# Dataset
*** Block opens ***

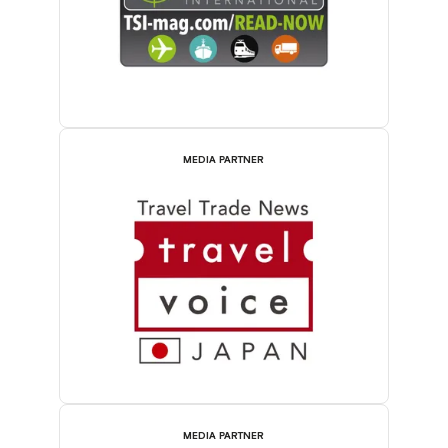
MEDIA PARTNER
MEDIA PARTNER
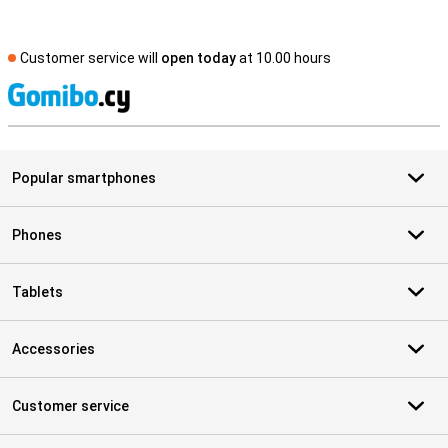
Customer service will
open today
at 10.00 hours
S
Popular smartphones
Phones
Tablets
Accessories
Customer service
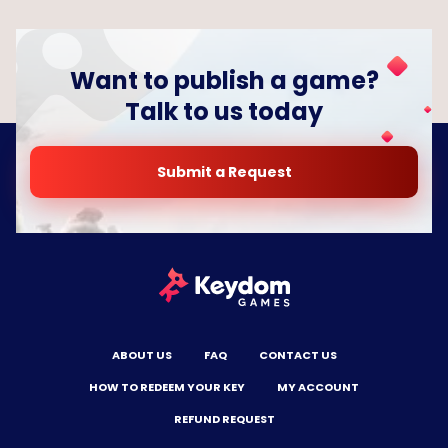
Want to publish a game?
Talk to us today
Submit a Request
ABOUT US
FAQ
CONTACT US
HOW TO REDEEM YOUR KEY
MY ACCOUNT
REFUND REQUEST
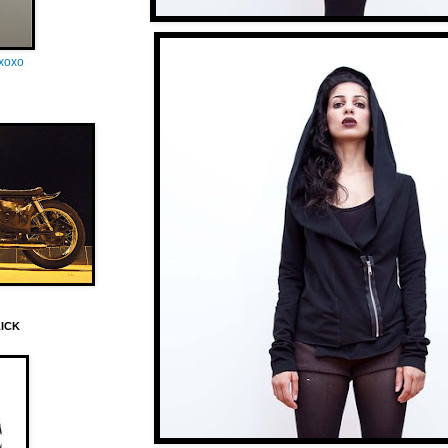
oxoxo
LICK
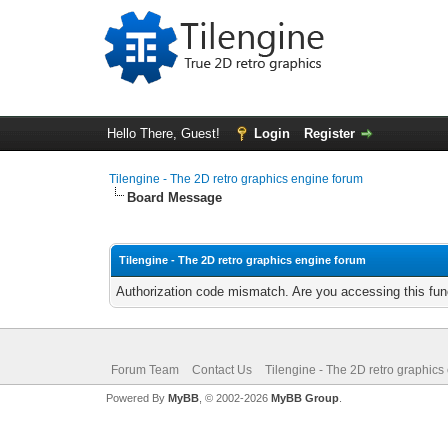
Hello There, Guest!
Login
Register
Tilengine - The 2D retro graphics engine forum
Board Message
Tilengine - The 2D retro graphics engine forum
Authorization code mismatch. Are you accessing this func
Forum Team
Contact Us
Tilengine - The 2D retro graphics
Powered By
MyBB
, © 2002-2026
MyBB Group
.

*** Block closes ***
*** Block opens ***

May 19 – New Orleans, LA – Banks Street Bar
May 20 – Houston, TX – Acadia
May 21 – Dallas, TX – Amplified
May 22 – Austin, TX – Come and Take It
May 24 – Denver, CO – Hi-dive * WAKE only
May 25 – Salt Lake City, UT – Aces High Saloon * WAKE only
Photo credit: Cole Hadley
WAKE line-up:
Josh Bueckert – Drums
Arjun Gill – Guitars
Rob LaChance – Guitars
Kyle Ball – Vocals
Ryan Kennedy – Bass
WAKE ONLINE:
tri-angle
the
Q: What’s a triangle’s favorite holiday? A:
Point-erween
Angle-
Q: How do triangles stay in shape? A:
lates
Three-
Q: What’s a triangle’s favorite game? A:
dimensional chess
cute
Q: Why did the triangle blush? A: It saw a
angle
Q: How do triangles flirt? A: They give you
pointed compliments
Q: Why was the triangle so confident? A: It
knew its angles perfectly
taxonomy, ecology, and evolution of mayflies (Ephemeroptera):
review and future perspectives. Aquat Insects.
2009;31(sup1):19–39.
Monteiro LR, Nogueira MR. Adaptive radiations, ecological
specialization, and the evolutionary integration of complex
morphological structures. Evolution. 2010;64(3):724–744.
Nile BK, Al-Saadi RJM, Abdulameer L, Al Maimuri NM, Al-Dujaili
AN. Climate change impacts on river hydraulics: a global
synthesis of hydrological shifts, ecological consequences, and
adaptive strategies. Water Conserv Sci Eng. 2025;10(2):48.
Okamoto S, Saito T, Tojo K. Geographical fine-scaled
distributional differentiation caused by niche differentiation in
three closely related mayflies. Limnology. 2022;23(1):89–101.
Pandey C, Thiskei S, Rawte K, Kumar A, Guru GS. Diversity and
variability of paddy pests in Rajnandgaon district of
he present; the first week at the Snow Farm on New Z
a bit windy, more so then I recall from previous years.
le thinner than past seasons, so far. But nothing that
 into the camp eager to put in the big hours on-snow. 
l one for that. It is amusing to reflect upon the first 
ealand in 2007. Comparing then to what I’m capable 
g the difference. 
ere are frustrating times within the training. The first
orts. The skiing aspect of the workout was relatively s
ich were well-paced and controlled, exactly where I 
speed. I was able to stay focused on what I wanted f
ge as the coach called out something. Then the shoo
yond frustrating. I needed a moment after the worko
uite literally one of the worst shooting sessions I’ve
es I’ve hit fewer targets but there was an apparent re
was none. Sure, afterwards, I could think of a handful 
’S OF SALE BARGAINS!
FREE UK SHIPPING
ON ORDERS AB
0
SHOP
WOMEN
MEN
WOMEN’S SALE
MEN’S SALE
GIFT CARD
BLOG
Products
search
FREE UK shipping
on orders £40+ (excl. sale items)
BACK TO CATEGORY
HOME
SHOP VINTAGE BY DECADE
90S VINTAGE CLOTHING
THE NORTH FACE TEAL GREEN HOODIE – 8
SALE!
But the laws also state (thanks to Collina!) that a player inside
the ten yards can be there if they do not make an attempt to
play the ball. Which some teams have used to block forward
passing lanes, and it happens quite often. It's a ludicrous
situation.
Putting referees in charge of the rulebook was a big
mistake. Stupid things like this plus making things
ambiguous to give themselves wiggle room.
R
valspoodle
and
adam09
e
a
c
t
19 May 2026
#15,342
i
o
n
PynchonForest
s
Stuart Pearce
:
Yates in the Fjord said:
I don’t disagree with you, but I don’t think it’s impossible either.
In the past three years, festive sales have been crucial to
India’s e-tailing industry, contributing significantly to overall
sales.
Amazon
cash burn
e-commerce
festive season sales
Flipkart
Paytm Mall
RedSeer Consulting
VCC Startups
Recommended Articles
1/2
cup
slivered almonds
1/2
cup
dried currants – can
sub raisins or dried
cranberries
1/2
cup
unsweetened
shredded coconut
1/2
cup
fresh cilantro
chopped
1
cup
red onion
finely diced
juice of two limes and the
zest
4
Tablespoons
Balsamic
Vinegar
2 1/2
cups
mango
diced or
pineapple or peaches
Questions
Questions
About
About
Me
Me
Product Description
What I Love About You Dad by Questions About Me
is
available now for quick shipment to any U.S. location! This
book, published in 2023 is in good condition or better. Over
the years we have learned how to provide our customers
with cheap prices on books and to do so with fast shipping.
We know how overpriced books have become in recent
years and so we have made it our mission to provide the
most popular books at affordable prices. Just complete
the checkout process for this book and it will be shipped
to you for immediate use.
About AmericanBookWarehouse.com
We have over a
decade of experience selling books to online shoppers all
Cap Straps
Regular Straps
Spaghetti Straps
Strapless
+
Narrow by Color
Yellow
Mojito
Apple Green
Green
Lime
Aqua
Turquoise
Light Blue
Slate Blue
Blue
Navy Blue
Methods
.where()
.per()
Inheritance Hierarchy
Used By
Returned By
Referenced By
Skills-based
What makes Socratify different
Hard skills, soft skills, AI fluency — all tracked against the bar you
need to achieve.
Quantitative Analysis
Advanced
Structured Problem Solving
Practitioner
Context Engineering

*** Block closes ***
*** Block opens ***

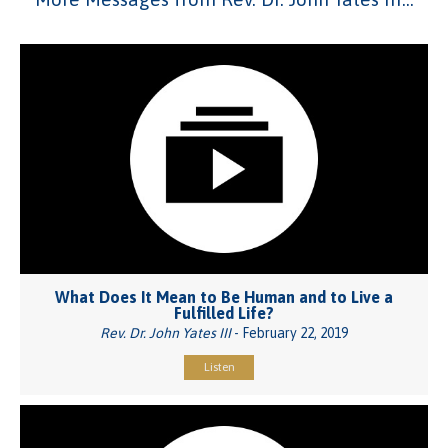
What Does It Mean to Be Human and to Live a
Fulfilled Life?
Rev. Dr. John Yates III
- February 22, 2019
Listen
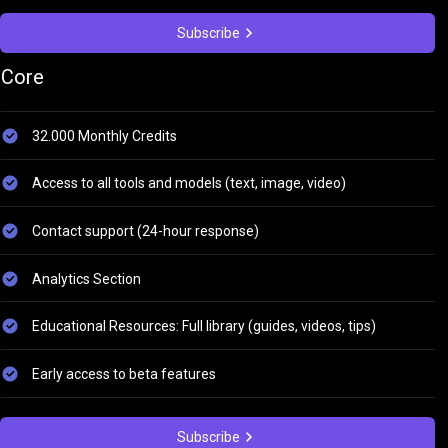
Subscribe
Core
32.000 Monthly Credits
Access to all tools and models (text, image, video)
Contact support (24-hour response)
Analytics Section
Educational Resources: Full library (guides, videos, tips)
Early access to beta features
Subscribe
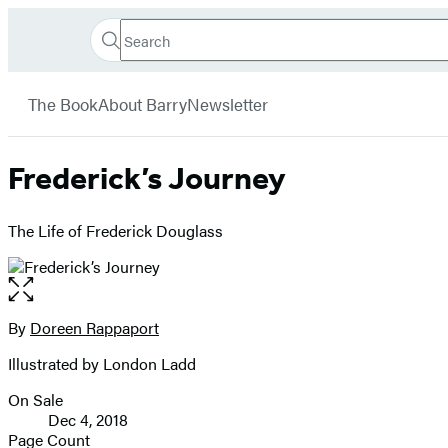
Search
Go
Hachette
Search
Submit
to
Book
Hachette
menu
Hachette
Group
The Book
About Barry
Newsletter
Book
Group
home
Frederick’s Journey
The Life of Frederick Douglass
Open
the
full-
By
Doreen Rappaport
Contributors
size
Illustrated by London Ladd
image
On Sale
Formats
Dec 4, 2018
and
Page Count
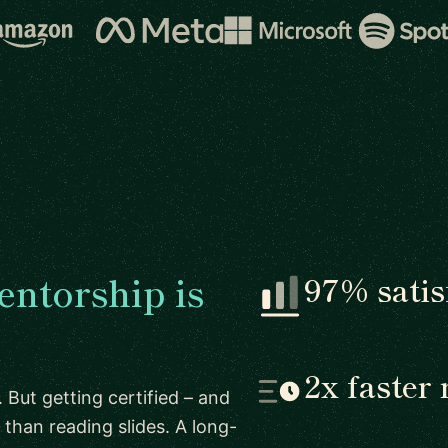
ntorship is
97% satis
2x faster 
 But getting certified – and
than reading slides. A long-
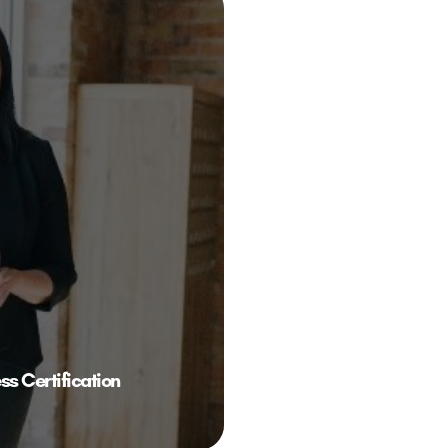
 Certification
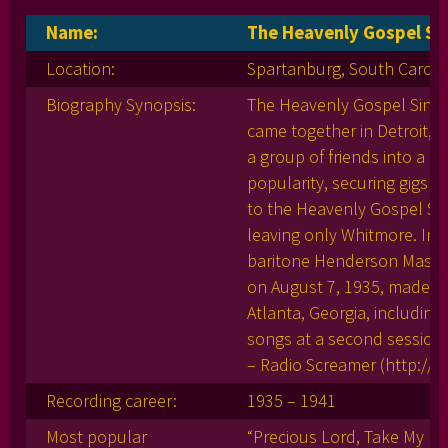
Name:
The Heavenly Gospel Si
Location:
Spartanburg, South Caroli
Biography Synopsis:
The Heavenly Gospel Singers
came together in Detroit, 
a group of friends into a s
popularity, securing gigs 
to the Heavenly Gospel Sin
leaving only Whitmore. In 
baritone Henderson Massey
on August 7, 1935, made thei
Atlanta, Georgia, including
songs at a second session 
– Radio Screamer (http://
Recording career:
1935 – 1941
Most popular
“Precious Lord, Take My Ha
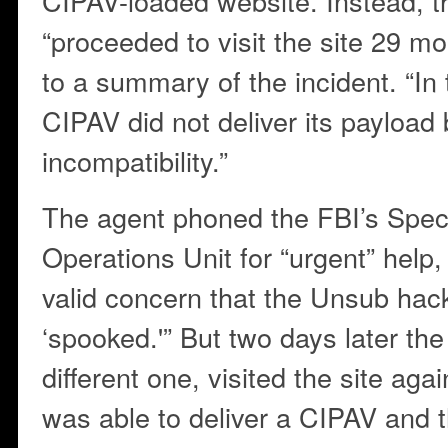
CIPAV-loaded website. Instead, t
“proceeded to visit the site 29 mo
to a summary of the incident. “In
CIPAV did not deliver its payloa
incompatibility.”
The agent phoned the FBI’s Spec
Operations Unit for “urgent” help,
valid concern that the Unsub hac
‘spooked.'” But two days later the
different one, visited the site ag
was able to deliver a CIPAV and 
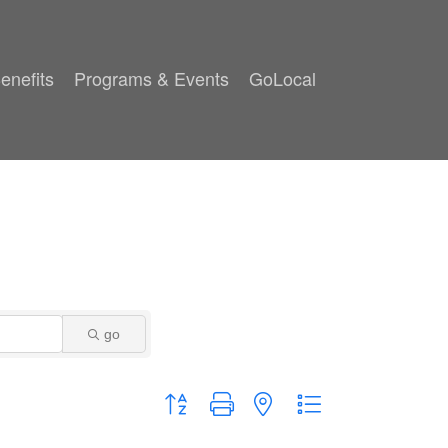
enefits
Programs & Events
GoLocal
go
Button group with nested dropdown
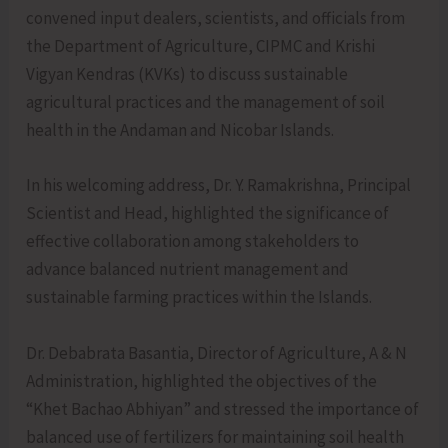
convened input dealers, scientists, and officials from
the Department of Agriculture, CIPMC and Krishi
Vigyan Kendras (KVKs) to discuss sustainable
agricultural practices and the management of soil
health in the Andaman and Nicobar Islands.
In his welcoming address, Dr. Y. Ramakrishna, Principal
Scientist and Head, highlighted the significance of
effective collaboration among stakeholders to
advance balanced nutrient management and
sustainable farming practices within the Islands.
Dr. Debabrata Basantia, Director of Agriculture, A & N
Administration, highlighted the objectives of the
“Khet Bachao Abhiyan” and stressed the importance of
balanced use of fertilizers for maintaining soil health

*** Block closes ***

# Task description
Determine how many of the lines above contain the word "Yates", and state only that number.

# Answer to this problem
2